• **DESCRIPTION OF THE TASK**
Restate the listing word for word; omit the images.

• **TASK MATERIAL**

::::::

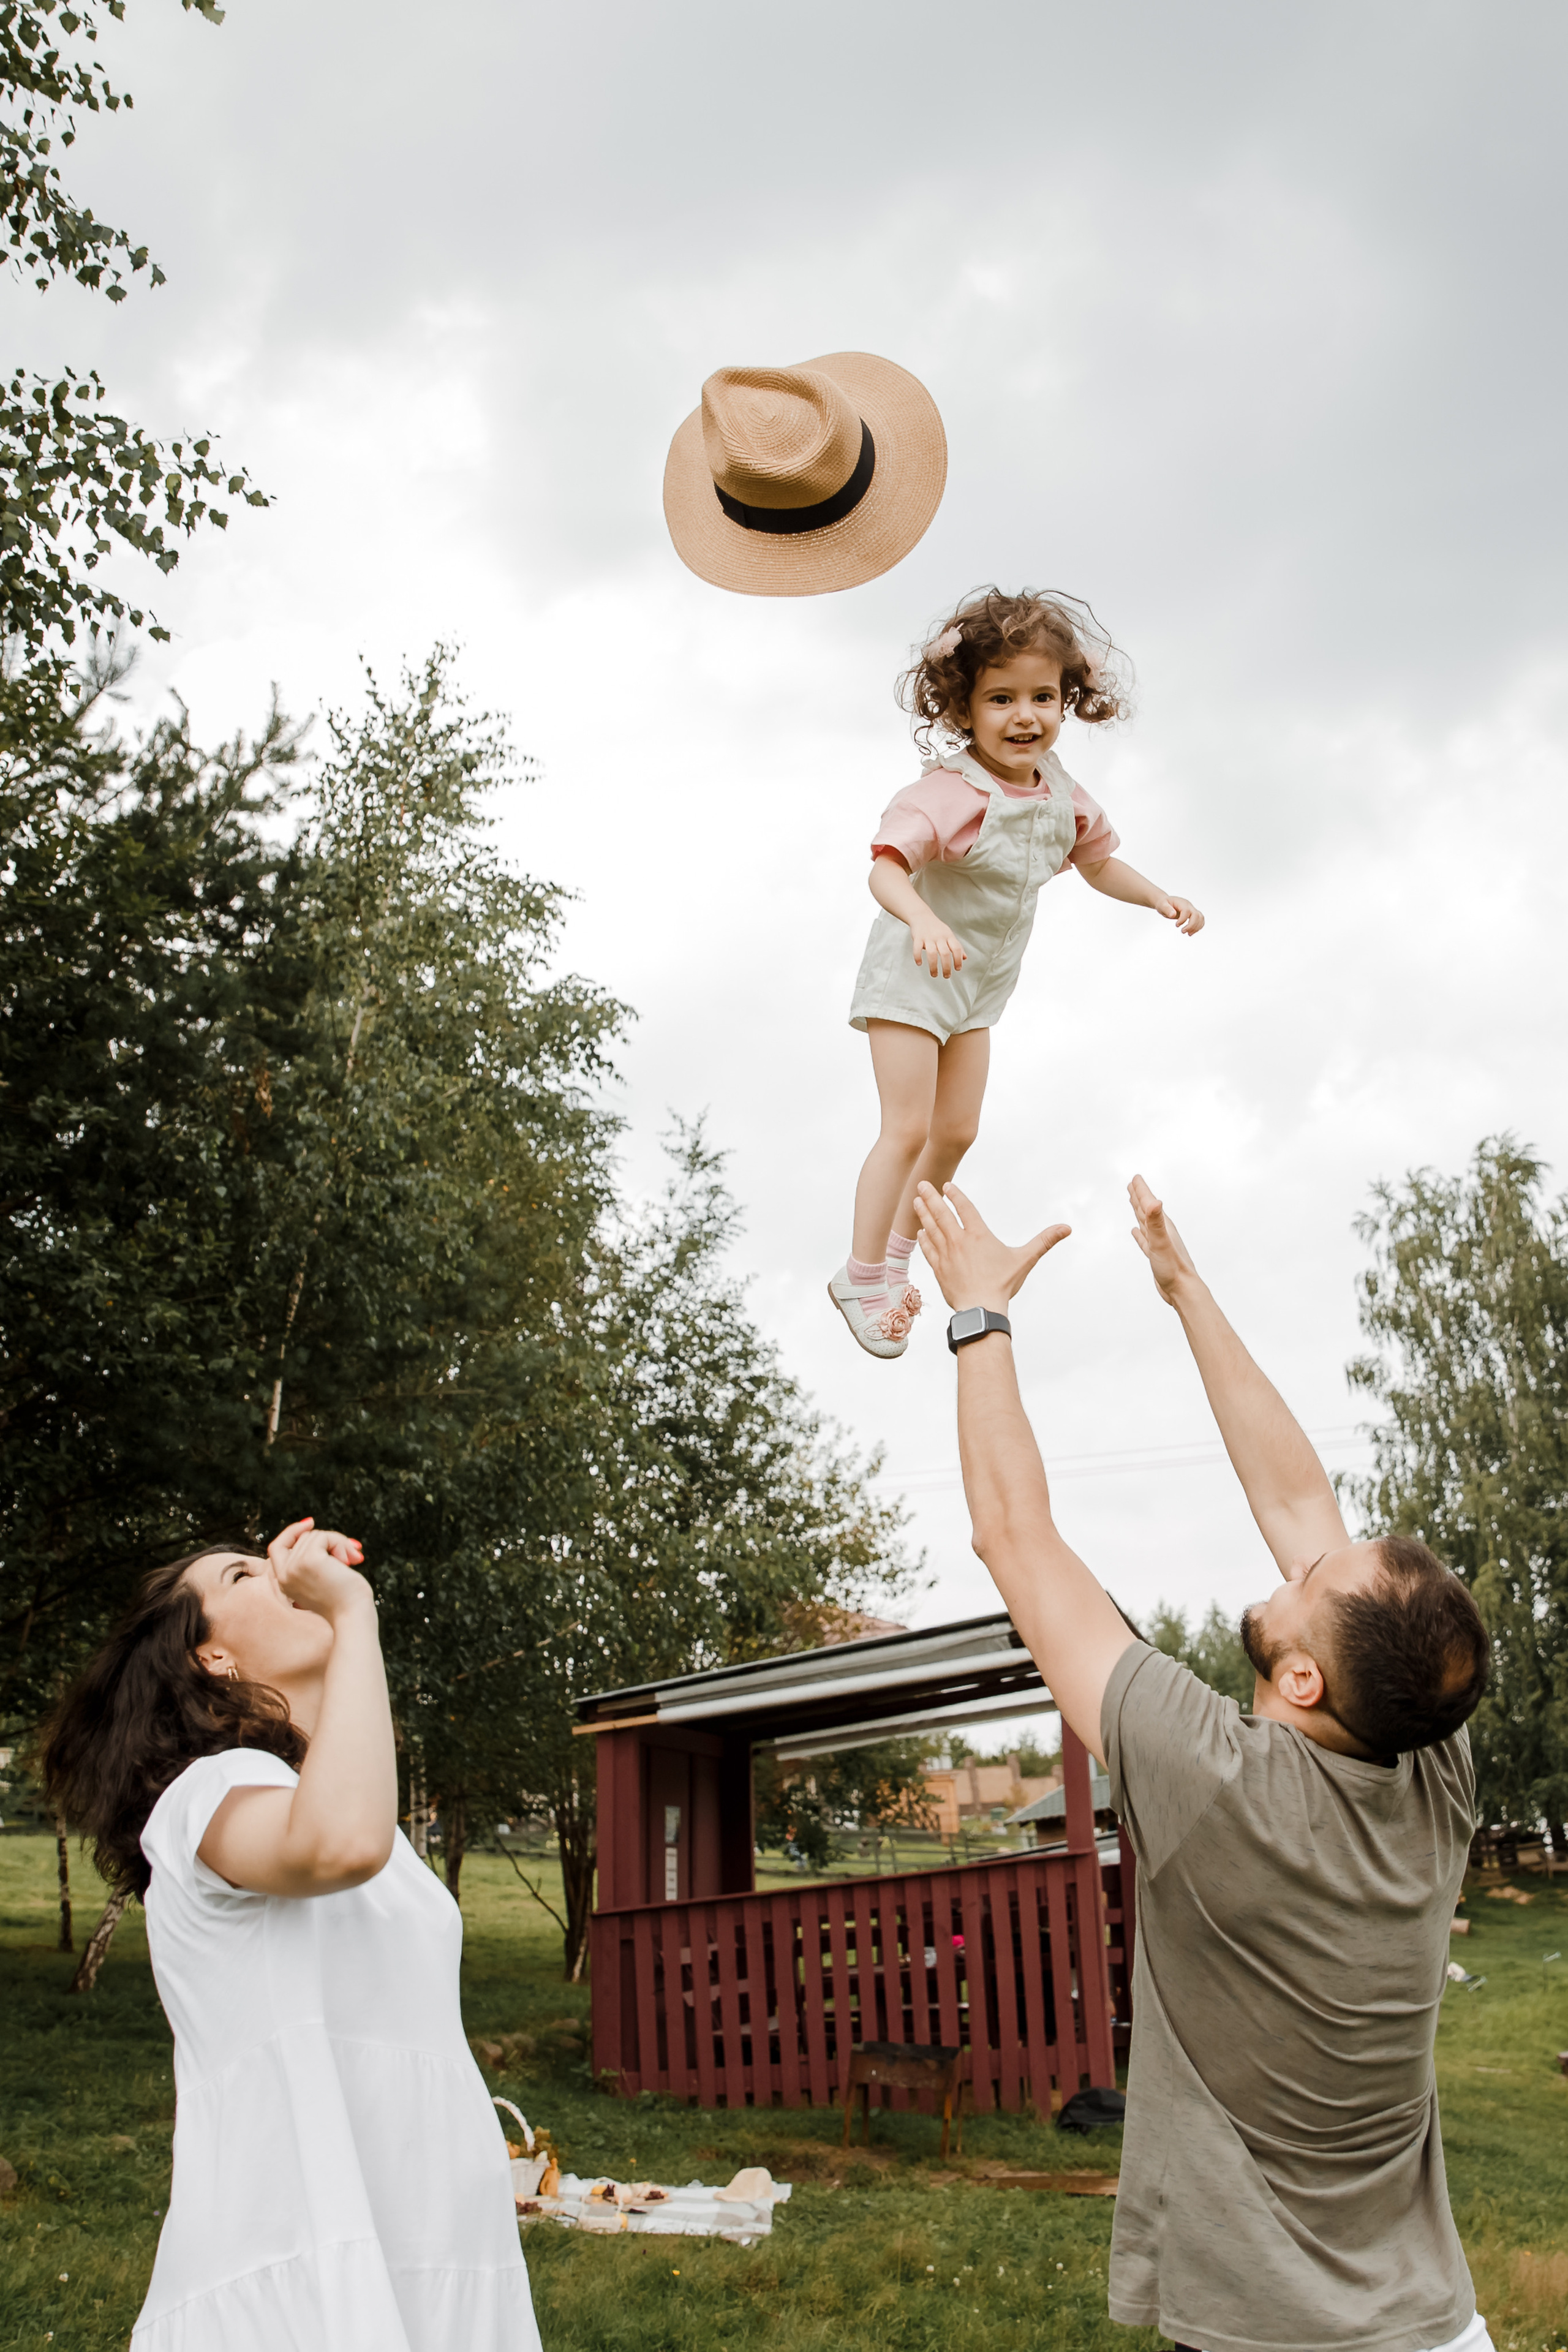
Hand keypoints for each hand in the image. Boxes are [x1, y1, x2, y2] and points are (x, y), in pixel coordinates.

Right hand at [266, 1517, 369, 1622]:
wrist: (353, 1615)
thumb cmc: (344, 1599)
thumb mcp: (321, 1579)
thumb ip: (312, 1560)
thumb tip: (313, 1528)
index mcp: (283, 1582)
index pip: (276, 1547)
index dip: (291, 1532)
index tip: (310, 1522)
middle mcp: (284, 1574)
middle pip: (304, 1538)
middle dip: (331, 1541)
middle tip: (352, 1554)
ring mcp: (294, 1567)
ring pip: (316, 1535)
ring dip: (340, 1544)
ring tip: (352, 1562)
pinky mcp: (308, 1560)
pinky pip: (324, 1536)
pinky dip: (341, 1543)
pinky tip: (350, 1561)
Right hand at [910, 918, 967, 978]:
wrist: (921, 916)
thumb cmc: (936, 927)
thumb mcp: (949, 935)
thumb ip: (956, 946)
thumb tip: (965, 958)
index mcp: (948, 936)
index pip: (957, 948)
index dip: (958, 959)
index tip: (958, 968)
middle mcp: (939, 937)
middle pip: (945, 953)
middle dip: (946, 967)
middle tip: (946, 976)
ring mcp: (928, 937)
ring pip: (932, 953)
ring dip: (933, 966)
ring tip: (934, 974)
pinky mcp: (918, 937)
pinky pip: (917, 948)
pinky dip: (918, 957)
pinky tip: (919, 963)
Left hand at [913, 1181, 1070, 1313]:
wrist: (981, 1309)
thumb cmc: (1003, 1284)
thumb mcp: (1025, 1260)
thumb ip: (1044, 1241)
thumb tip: (1066, 1228)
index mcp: (978, 1236)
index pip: (965, 1209)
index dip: (956, 1195)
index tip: (947, 1185)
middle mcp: (959, 1241)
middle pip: (942, 1214)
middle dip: (931, 1197)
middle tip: (922, 1184)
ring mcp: (946, 1255)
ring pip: (931, 1229)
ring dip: (923, 1213)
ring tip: (917, 1200)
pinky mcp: (939, 1269)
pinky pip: (928, 1249)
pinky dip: (923, 1239)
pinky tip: (920, 1231)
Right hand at [1127, 1175, 1200, 1304]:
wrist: (1182, 1290)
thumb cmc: (1174, 1268)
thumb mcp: (1161, 1242)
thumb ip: (1157, 1222)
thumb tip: (1154, 1201)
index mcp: (1163, 1226)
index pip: (1149, 1203)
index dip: (1141, 1190)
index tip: (1135, 1178)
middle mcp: (1162, 1232)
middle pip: (1147, 1210)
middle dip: (1139, 1197)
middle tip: (1132, 1185)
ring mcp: (1159, 1244)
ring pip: (1146, 1223)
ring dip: (1139, 1213)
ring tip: (1134, 1203)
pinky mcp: (1156, 1256)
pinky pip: (1145, 1241)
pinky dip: (1139, 1235)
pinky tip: (1136, 1232)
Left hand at [1154, 893, 1203, 935]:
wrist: (1166, 903)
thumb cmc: (1164, 904)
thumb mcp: (1162, 905)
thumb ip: (1167, 909)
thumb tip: (1173, 914)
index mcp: (1181, 903)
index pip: (1186, 911)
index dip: (1183, 919)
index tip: (1176, 925)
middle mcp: (1189, 906)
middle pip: (1196, 915)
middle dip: (1191, 925)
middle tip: (1183, 931)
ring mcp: (1192, 909)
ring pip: (1200, 918)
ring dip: (1196, 927)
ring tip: (1188, 934)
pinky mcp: (1193, 914)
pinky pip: (1200, 920)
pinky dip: (1198, 927)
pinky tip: (1191, 932)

::::::

• **RESULT OF THE TASK**
Hand keypoints for each hand in the image. Boxes are [x1, y1, x2, y2] and points are (x, y), in pixel coordinates.

Right hand at [266, 1517, 369, 1622]:
wrist: (353, 1615)
thumb cmc: (344, 1599)
thumb mcp: (321, 1579)
thumb ip: (312, 1560)
thumb tip: (313, 1528)
index mcp: (283, 1582)
index pip: (276, 1547)
index dip: (291, 1532)
index tip: (310, 1522)
middle mcp: (284, 1574)
middle pip: (304, 1538)
middle dip: (331, 1541)
middle tip: (352, 1554)
ring mcp: (294, 1567)
ring pip: (316, 1535)
ring dip: (340, 1544)
ring tip: (352, 1562)
pinky mcp: (308, 1560)
pinky pip: (324, 1536)
pinky dip: (341, 1543)
pinky tip: (350, 1561)
Right hand at [910, 918, 967, 978]:
wrist: (921, 916)
thumb cmc: (936, 927)
thumb mcp: (949, 935)
thumb ip: (956, 946)
thumb tip: (965, 958)
index mcp: (948, 936)
index pip: (957, 948)
index dip: (958, 959)
index tip: (958, 968)
middle mcp: (939, 937)
middle pip: (945, 953)
middle dip: (946, 967)
middle tip: (946, 976)
ring mcp: (928, 937)
ring pip: (932, 953)
ring dip: (933, 966)
ring tip: (934, 974)
pinky mcp: (918, 937)
pinky pip: (917, 948)
pinky dip: (918, 957)
pinky tip: (919, 963)
Left hand at [913, 1181, 1070, 1313]:
wrist: (981, 1309)
thumb cmc: (1003, 1284)
thumb mcp: (1025, 1260)
thumb ip: (1044, 1241)
thumb tip: (1066, 1228)
index mcp: (978, 1236)
index pip: (965, 1209)
index dip: (956, 1195)
index tip: (947, 1185)
middle mcp: (959, 1241)
middle pip: (942, 1214)
middle dip: (931, 1197)
middle tip: (922, 1184)
ring mcp: (946, 1255)
ring pip: (931, 1229)
ring dip: (923, 1213)
ring tip: (917, 1200)
pinky mcp: (939, 1269)
pinky pip: (928, 1249)
pinky dip: (923, 1239)
pinky tip: (920, 1231)
Right hand at [1127, 1175, 1200, 1304]:
wrist: (1182, 1290)
thumb cmc: (1174, 1268)
thumb mcp: (1161, 1242)
thumb ip: (1157, 1222)
thumb tip: (1154, 1201)
index mcp: (1163, 1226)
index pip: (1149, 1203)
index dip: (1141, 1190)
index tip: (1135, 1178)
middle mcp: (1162, 1232)
middle pip: (1147, 1210)
middle dip: (1139, 1197)
middle tip: (1132, 1185)
ring mcp: (1159, 1244)
ring pip: (1146, 1223)
ring dip: (1139, 1213)
ring tip: (1134, 1203)
pinky mcp: (1156, 1256)
pinky pip: (1145, 1241)
pinky dip: (1139, 1235)
pinky tip: (1136, 1232)
Left hand at [1154, 893, 1203, 935]:
wrist: (1166, 903)
thumb cmc: (1164, 904)
thumb mcp: (1162, 905)
thumb ip: (1167, 909)
thumb tip: (1173, 914)
index mcp: (1181, 903)
index pip: (1186, 911)
index dip: (1183, 919)
index tip: (1176, 925)
middle mcp: (1189, 906)
middle pip: (1196, 915)
middle dip: (1191, 925)
middle tip: (1183, 931)
ring mcp: (1192, 909)
ring pip: (1200, 918)
ring dip: (1196, 927)
ring tip: (1188, 934)
pinky mcp: (1193, 914)
pinky pip: (1200, 920)
pinky dip: (1198, 927)
pinky tip: (1191, 932)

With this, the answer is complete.